I use Chapter 4 to make a strategies chart for questions, answers, and strategies for answering questions.  As I read, I model for students that when I arrive at an answer to an earlier question, I have used a variety of strategies, such as skimming, inferring, sharing and discussing, and further research.  Here are some of the questions my class generated from Chapters 1-4:

What is a root canal?
Drilling a hole in your tooth to the root canal. Removes infection and patches it up.
Do some research
Do they ever get a second opinion?
I don’t think so.
Read on to find the information
Why does Raina dream of losing a tooth?
She is getting her teeth pulled.  It is another traumatic event.
Why is smiling so important in middle school?
“When you smile at people, they smile back.”
Middle school is a very social place.
Used clues from the text and our thinking to infer.
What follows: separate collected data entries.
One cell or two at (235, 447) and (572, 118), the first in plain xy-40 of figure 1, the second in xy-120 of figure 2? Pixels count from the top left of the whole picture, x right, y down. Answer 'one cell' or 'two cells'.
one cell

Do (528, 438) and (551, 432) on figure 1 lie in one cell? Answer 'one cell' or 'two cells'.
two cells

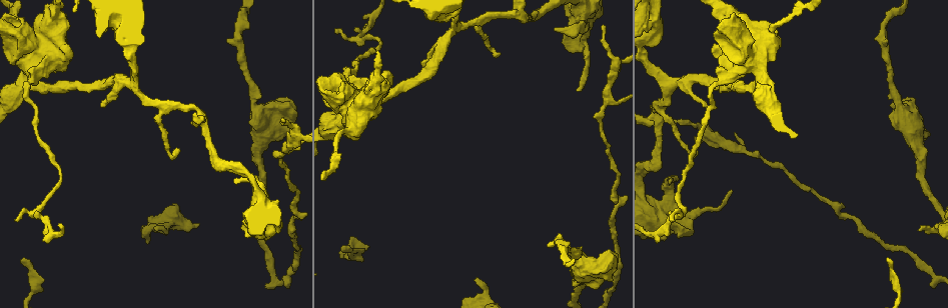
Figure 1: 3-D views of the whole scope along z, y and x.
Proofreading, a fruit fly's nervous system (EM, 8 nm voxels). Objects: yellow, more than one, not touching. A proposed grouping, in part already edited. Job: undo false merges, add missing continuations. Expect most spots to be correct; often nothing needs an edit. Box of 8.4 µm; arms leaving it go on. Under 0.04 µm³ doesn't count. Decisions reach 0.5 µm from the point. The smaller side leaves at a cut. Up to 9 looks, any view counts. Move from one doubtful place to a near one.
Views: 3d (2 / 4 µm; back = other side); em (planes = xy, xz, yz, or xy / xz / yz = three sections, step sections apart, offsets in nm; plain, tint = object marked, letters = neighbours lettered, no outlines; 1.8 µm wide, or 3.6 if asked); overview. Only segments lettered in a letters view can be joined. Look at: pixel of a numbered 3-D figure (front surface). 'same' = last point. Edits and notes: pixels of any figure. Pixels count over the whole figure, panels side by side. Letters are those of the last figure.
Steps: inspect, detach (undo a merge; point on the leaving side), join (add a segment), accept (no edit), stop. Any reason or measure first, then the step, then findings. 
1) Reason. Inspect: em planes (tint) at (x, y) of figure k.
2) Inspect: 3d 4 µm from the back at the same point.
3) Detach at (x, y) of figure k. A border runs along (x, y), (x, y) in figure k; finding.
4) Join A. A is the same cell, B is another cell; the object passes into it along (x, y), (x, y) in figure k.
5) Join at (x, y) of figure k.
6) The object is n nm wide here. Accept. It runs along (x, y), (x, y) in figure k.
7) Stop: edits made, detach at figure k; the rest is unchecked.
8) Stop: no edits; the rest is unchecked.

Abrupt turn. Inspect: 3d 4 µm at (522, 14) of figure 1.

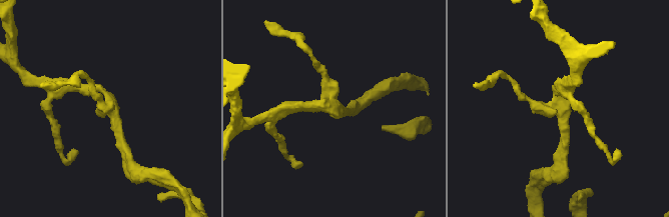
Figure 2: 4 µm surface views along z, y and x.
Need the tissue. Inspect: em yz step 8 (tint) at (558, 99) of figure 2.

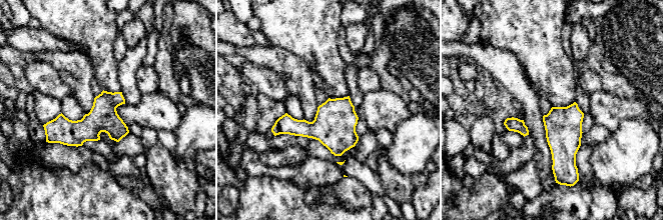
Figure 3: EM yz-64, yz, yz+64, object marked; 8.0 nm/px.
Another direction. Inspect: em planes (letters) at the same point.

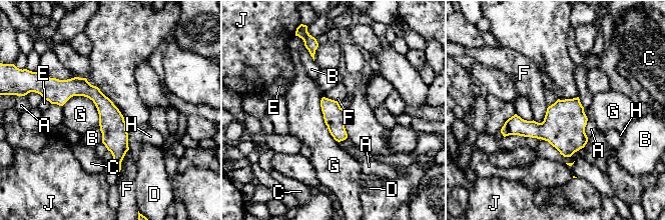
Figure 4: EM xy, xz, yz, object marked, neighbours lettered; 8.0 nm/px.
Accept. A, B, C, D, E, F, G, H and J are other cells; a border runs along (62, 105), (88, 97), (99, 124) in figure 4; one neuron here.

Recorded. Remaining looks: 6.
Abrupt turn. Inspect: 3d 2 µm from the back at (40, 210) of figure 1.

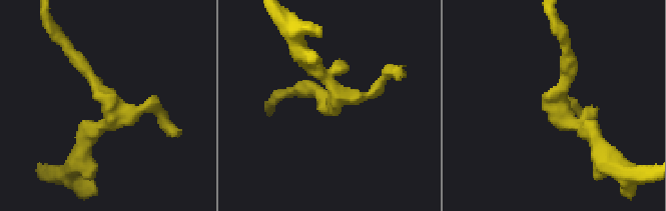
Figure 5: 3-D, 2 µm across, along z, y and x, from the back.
Shape alone is not enough. Inspect: em 3.6 µm yz step 8 (letters) at (337, 98) of figure 5.

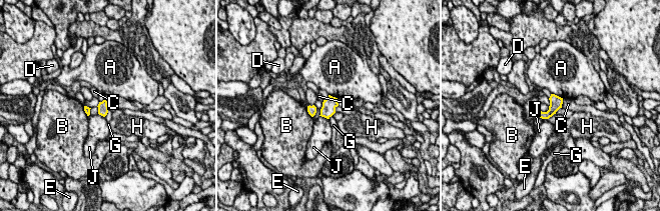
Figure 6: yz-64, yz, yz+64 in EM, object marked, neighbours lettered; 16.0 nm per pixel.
Another direction. Inspect: em 3.6 µm planes (letters) at the same point.

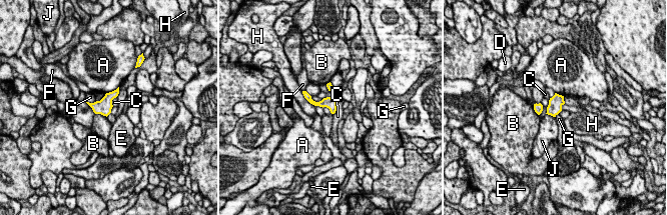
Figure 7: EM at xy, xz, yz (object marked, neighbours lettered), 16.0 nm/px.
Accept. A, B, C, D, E, F, G, H and J are other cells; a border runs along (337, 101), (337, 110), (332, 114) in figure 7; all the same neuron.

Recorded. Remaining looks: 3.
Branch stops here. Inspect: em planes (letters) at (476, 279) of figure 1.

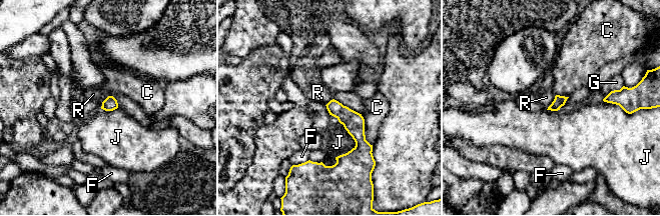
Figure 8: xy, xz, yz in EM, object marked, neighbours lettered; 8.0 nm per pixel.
Accept. C, F, G, J and R are other cells; it runs along (333, 102), (359, 136), (359, 147), (341, 163) in figure 8; no lettered segment goes on from it.

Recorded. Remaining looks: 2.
Inspect: em 3.6 µm xy step 4 (tint) at (583, 25) of figure 1.

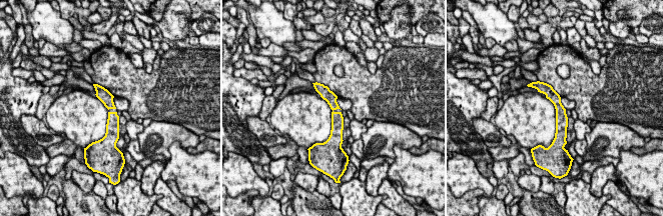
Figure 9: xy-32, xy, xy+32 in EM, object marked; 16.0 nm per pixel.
Inspect: em 3.6 µm planes (letters) at the same point.

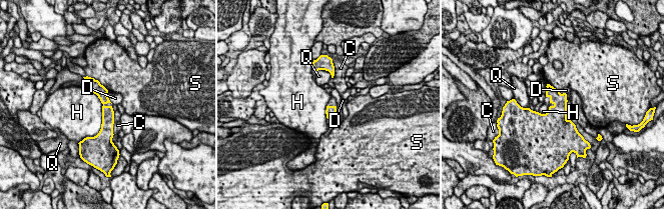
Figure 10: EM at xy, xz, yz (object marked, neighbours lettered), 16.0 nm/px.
The object is 160 nm wide here. Accept. C, D, H, Q and S are other cells; a border runs along (91, 90), (102, 104), (93, 137) in figure 10; one neuron here.

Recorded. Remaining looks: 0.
Stop: no edits; the rest is unchecked.

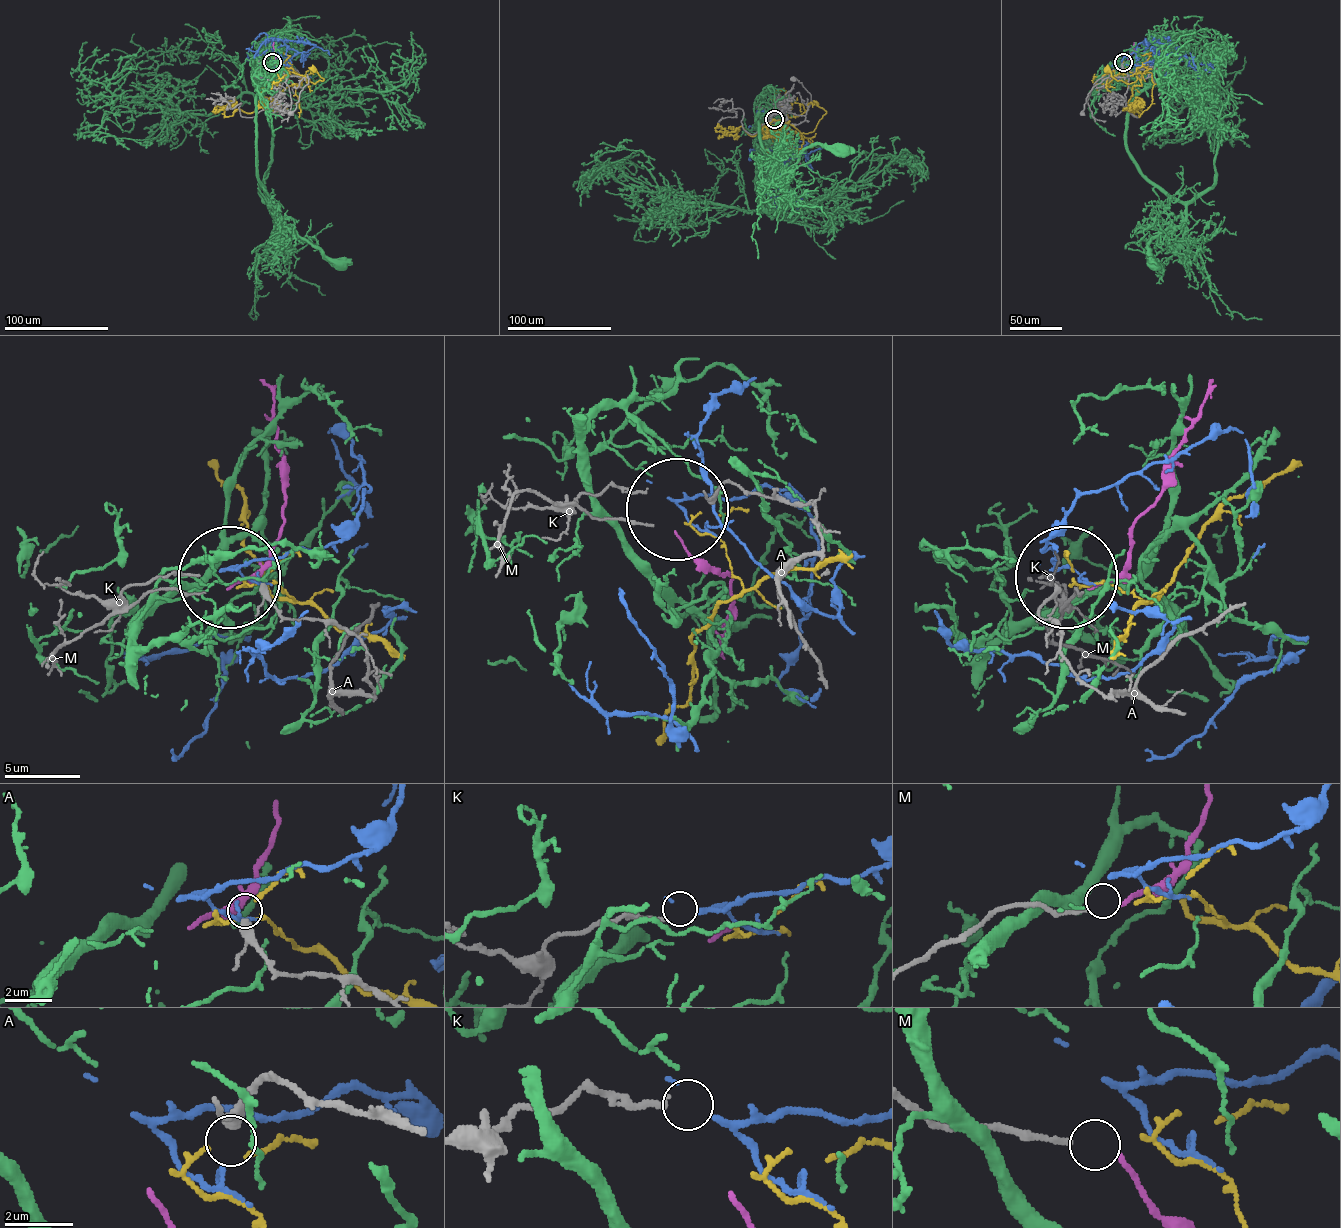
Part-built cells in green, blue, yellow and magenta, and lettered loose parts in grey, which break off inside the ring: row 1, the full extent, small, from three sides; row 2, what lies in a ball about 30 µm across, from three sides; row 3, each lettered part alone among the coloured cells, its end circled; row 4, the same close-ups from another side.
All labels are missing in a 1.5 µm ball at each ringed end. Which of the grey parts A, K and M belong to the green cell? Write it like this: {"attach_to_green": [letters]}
{"attach_to_green": []}

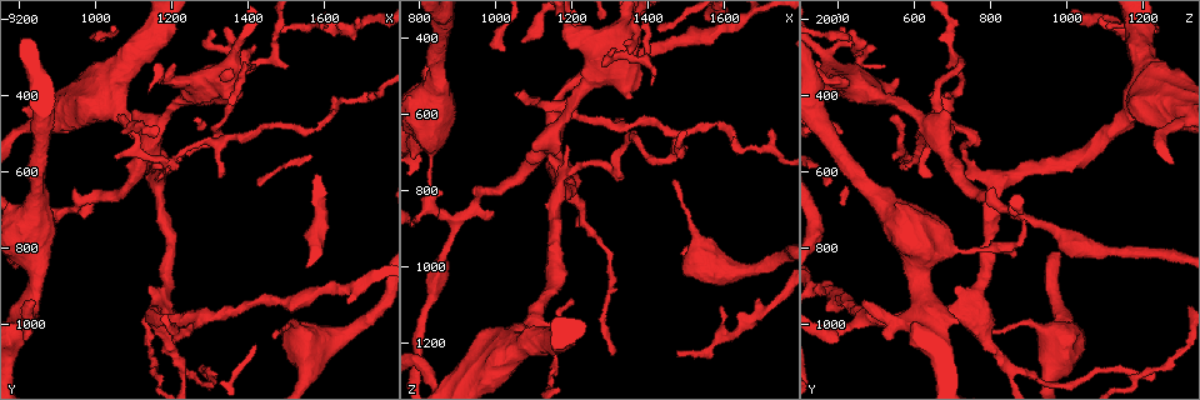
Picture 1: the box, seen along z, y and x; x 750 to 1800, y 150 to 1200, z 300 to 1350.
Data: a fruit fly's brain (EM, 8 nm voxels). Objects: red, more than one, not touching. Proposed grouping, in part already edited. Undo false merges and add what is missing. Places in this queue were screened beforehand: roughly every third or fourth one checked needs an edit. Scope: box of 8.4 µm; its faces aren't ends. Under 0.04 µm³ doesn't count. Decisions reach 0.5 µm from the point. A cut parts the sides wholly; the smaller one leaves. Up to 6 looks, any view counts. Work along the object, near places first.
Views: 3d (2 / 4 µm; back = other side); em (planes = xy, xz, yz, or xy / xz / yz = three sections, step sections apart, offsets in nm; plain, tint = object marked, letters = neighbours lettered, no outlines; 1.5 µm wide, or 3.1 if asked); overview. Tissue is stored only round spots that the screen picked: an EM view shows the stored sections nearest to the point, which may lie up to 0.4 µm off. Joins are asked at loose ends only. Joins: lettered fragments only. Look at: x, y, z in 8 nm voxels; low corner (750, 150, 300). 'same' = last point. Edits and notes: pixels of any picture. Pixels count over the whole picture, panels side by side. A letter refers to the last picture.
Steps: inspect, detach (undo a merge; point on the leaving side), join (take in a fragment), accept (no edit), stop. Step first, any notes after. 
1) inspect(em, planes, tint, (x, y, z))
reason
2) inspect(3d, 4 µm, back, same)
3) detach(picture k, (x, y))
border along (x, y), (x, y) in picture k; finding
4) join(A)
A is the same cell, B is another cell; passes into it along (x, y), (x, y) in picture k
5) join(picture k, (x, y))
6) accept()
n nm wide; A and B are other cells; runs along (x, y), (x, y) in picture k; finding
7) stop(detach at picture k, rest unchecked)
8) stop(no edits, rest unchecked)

inspect(em, planes, tint, (825, 815, 750))
sudden change in width

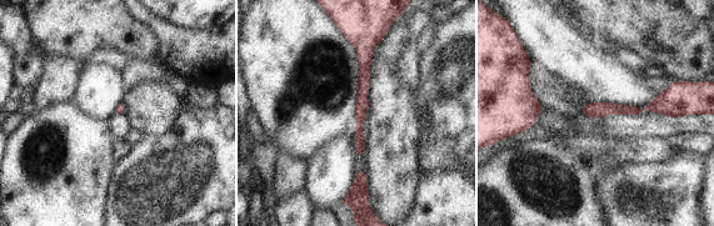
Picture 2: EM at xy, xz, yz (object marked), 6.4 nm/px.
inspect(em, planes, letters, same)
see the neighbours

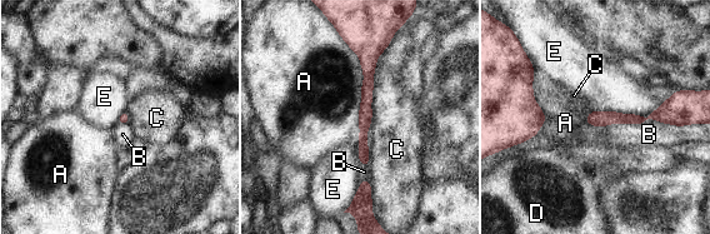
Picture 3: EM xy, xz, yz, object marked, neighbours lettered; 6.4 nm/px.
accept()
A, B, C, D and E are other cells; border along (336, 30), (363, 71), (358, 138) in picture 3; all the same neuron

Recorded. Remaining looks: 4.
inspect(3d, 2 µm, back, (830, 940, 465))
branch stops here

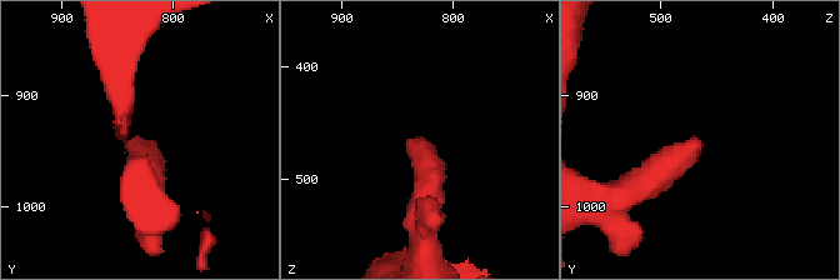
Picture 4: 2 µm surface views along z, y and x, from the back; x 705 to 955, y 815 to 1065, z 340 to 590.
inspect(em, planes, letters, (840, 940, 466))
shape alone is not enough

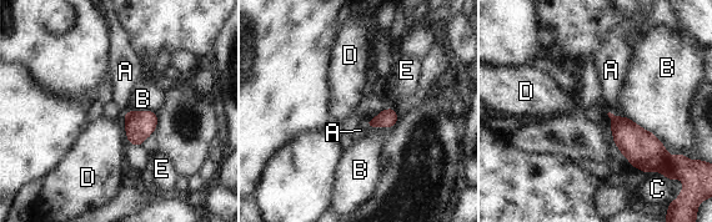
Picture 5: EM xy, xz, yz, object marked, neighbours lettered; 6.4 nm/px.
accept()
B touches over 320 nm; A, B, C, D and E are other cells; border along (625, 116), (648, 130), (663, 145) in picture 5; no lettered fragment goes on from it

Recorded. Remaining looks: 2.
inspect(3d, 4 µm, (1345, 610, 645))
branch stops here

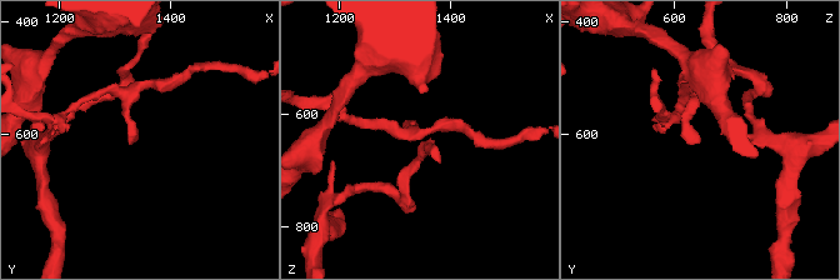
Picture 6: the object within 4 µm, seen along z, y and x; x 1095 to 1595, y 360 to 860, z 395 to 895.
inspect(em, planes, letters, (1345, 610, 645))
need the tissue

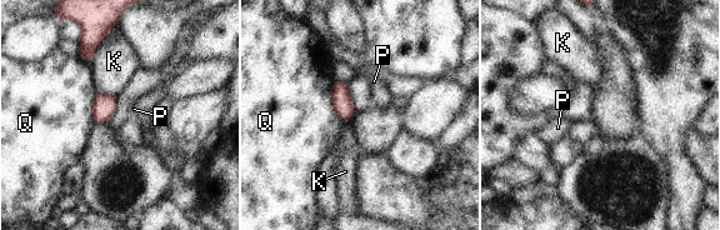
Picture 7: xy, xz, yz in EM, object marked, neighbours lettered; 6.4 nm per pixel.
accept()
120 nm wide; K, P and Q are other cells; border along (106, 33), (89, 61) in picture 7; none of them fits

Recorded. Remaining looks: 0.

SMILE gives students a chance to ask bigger questions that expand their thinking.  My class learned so much about dentistry, root canals, and dentures! Throughout SMILE, students sometimes become confused about some of these more complicated ideas in the story (i.e. root canals and middle school cliques).  Stopping and asking these questions leads to more thoughtful learning and further research. 

Finally, Raina Telgemeier put out a great book trailer for SMILE.  I love book trailers as a way to insert a little technology to spruce up any final novel study project. 

Author & Illustrator: Raina Telgemeier
Format: Paperback
Pages: 214
Color: Full Color
Publisher: Graphix, an imprint of Scholastic
ISBN-13: 978-0-545-13206-0

There is nothing inappropriate about SMILE. This story, although dealing with adolescent, does so with tact and humor. You may get some giggles when Raina plays “spin the bottle” or daydreams about kissing a boy, but that’s about it. In my experience, students are so excited to be reading a graphic novel in “Reading class” that it makes those little things non-issues.

I would highly recommend this book for any upper elementary and middle school classroom (grades 3-8).  Although not all third-graders will be able to decode the entire text, and some eighth-graders will find SMILE too elementary, either way, it is a great addition to any classroom library.